Although strong leadership continues to be perceived as an overtly masculine character trait, progress is being made toward a more androgynous view, especially for middle managers. In addition, a transformational leadership style, which offers mentoring and gender-neutral rewards as incentives, may enable women to sidestep stereotypical prejudice, according to a new study by researchers at Northwestern University.

This new study’s results counter past perceptions. In fact, more than 68 studies on how women are perceived in leadership roles found that overall they are still perceived as poor business leaders due to cultural stereotypes. Women are especially disadvantaged by a double-edged sword. Namely, that they are assumed to be poor leaders unless they prove otherwise by deeds, but that when they do demonstrate strong leadership they are perceived as "masculine" and presumptuous.

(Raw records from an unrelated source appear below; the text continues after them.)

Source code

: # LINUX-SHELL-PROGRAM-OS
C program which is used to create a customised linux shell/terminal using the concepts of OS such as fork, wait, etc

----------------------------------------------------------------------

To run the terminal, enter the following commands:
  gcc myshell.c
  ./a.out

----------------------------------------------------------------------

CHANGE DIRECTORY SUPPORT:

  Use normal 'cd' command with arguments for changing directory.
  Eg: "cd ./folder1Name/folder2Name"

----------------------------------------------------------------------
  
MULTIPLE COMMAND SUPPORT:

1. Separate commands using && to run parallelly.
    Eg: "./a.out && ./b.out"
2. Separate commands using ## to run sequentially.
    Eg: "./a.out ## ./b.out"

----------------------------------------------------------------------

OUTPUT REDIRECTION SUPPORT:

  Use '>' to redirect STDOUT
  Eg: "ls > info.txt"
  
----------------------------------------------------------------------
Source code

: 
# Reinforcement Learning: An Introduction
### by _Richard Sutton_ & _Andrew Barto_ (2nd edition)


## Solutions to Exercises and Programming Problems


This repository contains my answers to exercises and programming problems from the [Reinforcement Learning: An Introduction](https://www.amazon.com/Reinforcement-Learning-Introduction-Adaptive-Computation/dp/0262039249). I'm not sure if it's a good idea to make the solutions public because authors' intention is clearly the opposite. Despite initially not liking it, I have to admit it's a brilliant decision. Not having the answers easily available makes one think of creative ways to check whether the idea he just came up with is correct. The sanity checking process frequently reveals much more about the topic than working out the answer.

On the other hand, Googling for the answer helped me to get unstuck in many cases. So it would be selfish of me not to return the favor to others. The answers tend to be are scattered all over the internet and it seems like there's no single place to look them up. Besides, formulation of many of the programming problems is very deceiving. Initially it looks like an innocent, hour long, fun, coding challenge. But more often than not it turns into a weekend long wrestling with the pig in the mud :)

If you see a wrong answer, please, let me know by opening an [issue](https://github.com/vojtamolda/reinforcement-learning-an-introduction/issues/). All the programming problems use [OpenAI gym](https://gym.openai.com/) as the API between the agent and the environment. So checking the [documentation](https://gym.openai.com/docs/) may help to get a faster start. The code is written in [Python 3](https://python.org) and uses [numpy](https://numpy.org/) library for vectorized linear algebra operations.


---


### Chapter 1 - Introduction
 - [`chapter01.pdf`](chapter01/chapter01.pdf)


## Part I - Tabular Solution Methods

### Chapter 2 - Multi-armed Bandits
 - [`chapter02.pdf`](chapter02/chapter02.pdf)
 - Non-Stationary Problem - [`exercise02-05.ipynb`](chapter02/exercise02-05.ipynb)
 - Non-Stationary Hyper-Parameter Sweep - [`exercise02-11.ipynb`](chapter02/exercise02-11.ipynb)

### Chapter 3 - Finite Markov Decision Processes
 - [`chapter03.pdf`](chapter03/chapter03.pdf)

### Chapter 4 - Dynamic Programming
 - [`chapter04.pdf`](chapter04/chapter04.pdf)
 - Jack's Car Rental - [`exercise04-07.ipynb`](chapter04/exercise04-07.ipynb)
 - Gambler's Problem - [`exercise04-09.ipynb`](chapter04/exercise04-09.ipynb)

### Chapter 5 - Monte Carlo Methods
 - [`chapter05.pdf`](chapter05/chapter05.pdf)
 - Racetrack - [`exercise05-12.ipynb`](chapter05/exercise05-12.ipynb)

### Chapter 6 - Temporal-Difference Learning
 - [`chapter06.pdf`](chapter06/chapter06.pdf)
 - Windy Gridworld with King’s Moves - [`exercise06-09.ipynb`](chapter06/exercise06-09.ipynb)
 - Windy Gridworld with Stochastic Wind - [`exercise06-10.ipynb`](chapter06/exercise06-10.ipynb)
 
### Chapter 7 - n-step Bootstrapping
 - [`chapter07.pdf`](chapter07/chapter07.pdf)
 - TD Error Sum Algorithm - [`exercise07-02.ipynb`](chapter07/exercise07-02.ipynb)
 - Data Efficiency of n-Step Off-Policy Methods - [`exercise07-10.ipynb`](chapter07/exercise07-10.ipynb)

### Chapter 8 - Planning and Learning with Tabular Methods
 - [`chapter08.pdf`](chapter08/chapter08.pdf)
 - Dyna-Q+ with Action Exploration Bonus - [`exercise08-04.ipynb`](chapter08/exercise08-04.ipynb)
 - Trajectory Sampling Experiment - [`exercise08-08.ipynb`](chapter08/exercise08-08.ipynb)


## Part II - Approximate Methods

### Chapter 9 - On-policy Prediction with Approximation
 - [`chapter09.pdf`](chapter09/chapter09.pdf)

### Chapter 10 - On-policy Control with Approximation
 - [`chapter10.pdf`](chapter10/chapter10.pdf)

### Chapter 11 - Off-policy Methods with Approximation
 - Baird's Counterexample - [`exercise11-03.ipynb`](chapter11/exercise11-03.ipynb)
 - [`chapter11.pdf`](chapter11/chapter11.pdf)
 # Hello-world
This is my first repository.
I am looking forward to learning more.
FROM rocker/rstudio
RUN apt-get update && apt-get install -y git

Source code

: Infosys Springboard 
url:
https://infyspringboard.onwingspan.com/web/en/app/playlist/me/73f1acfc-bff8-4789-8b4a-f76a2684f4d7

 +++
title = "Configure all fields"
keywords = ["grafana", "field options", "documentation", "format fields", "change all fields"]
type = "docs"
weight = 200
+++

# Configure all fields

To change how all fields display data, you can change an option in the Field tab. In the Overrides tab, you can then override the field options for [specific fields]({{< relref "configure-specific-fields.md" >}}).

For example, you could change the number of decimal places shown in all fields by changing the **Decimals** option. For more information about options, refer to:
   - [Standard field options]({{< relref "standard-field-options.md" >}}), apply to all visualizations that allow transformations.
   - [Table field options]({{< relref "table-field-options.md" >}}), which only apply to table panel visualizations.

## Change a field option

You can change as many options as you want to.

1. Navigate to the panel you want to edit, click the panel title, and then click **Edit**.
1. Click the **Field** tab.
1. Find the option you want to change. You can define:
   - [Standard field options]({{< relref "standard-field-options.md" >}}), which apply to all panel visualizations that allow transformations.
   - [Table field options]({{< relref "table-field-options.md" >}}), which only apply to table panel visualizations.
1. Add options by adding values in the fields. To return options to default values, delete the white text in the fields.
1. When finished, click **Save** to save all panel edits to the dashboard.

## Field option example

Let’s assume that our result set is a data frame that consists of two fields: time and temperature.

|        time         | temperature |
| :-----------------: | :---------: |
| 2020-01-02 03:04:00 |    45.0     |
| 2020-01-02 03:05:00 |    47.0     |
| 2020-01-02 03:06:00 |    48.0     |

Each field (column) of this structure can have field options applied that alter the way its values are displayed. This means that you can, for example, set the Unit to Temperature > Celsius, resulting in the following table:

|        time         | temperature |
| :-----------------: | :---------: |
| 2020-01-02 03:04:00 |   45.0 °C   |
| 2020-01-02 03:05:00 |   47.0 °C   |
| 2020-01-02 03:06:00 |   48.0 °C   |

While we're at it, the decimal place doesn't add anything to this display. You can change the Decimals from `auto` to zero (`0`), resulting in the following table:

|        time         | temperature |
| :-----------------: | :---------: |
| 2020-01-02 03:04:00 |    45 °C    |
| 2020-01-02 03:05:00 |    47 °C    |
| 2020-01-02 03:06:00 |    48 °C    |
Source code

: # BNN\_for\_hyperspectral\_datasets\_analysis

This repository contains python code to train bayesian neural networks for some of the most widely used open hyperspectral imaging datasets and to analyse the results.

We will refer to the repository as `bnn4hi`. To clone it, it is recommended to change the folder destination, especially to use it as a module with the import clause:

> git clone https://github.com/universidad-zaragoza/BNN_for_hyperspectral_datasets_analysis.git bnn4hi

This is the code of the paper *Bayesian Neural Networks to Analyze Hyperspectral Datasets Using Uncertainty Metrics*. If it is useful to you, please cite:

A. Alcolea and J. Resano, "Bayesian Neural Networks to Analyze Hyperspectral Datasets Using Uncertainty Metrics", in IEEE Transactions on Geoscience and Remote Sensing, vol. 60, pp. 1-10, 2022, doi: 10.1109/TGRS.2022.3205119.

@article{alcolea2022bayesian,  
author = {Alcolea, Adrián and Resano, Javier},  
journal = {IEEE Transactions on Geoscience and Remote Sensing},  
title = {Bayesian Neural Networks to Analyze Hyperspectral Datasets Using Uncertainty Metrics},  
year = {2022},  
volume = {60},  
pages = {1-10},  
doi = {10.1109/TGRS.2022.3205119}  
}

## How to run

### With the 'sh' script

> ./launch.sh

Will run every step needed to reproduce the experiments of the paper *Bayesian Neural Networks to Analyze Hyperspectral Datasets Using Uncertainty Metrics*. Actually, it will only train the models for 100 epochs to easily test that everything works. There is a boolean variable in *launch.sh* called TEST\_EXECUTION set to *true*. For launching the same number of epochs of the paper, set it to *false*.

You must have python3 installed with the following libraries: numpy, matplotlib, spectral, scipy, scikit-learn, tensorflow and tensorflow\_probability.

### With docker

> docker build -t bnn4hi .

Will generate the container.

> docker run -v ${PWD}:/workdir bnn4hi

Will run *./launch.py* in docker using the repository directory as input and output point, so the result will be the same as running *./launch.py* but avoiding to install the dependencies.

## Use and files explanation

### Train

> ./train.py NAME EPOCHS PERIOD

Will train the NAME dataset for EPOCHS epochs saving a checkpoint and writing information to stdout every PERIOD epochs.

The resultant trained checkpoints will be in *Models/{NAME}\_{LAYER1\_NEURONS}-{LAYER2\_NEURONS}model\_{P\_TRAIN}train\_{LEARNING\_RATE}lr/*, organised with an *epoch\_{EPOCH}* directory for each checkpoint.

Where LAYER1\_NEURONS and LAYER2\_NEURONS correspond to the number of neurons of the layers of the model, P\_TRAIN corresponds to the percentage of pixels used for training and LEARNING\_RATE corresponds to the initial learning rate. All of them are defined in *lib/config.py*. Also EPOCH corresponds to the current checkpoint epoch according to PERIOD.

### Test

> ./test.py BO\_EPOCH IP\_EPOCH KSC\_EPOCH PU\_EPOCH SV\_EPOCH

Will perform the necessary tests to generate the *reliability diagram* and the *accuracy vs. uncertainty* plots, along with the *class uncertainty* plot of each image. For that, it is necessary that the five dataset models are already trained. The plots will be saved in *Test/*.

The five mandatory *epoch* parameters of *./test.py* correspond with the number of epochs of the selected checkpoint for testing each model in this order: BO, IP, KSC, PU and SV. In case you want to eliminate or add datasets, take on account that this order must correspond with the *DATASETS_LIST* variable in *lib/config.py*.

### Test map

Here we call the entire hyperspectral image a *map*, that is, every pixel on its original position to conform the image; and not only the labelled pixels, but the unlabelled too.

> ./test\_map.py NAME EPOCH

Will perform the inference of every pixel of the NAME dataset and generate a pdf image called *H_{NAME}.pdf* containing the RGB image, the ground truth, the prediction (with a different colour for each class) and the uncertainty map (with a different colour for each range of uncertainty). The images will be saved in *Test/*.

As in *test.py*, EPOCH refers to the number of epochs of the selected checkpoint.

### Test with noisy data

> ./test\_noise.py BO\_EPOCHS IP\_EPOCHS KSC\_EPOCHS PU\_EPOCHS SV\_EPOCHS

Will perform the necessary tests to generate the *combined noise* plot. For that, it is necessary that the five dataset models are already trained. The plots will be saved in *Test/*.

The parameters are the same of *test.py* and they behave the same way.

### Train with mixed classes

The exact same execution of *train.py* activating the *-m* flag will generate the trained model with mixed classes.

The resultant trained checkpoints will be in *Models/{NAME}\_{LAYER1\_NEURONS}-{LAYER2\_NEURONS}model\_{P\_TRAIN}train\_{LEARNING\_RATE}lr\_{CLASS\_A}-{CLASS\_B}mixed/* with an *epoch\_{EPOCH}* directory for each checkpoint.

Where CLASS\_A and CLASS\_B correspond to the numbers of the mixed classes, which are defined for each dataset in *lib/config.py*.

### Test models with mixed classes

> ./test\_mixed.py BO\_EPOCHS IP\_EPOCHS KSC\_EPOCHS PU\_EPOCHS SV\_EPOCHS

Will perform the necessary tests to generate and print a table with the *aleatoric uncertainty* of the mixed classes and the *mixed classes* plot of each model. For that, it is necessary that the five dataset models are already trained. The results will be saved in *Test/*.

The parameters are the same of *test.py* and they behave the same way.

Fortunately, times are changing, especially when compared to historical studies from the 1960s when Betty Friedan published her ground-breaking book "The Feminine Mystique," which was one of the first public expressions of how women are discriminated against for leadership roles in the business place.

Even today, however, women are often assumed to be poor leaders--unless they prove themselves with acts of strong leadership. And even though many will perceive them as masculine and presumptuous as a result, adoption of a transformational leadership style including mentoring and the use of gender-neutral rewards as incentives, can often mitigate prejudice and result in managerial advancement.

Middle management, in particular, has become more tolerant of androgynous leadership roles which women often fit well. Qualities, such as assertiveness and competitiveness are still associated with both strong leadership and masculinity, but women who express them are not automatically disadvantaged as was often the case in prior years.

The Northwestern University study found a change in perception. "Cultural stereotypes can make it seem that women do not have what it takes for important leadership roles, thereby adding to the barriers that women encounter in attaining roles that yield substantial power and authority," said Northwestern professor Alice Eagly. Nevertheless, a distinct shift toward more androgynous leadership roles is spreading in different parts of the world and within subcultures here in the United States. For instance, educational institutions often view leadership less as a masculine quality.
In the study, the researchers conducted new meta-analysis using three separate paradigms to provide independent tests on the validity of perceived leadership stereotypes. These paradigms are think-manager/think-male, agency-communion, and the masculinity-femininity spectrum.

Eagly, a faculty fellow in the Institute for Policy Research at Northwestern, performed the meta-analysis with professors Anne Koenig at the University of San Diego, Abigail Mitchell at Nebraska Wesleyan University and Tiini Ristikari at the University of Tampere (Finland).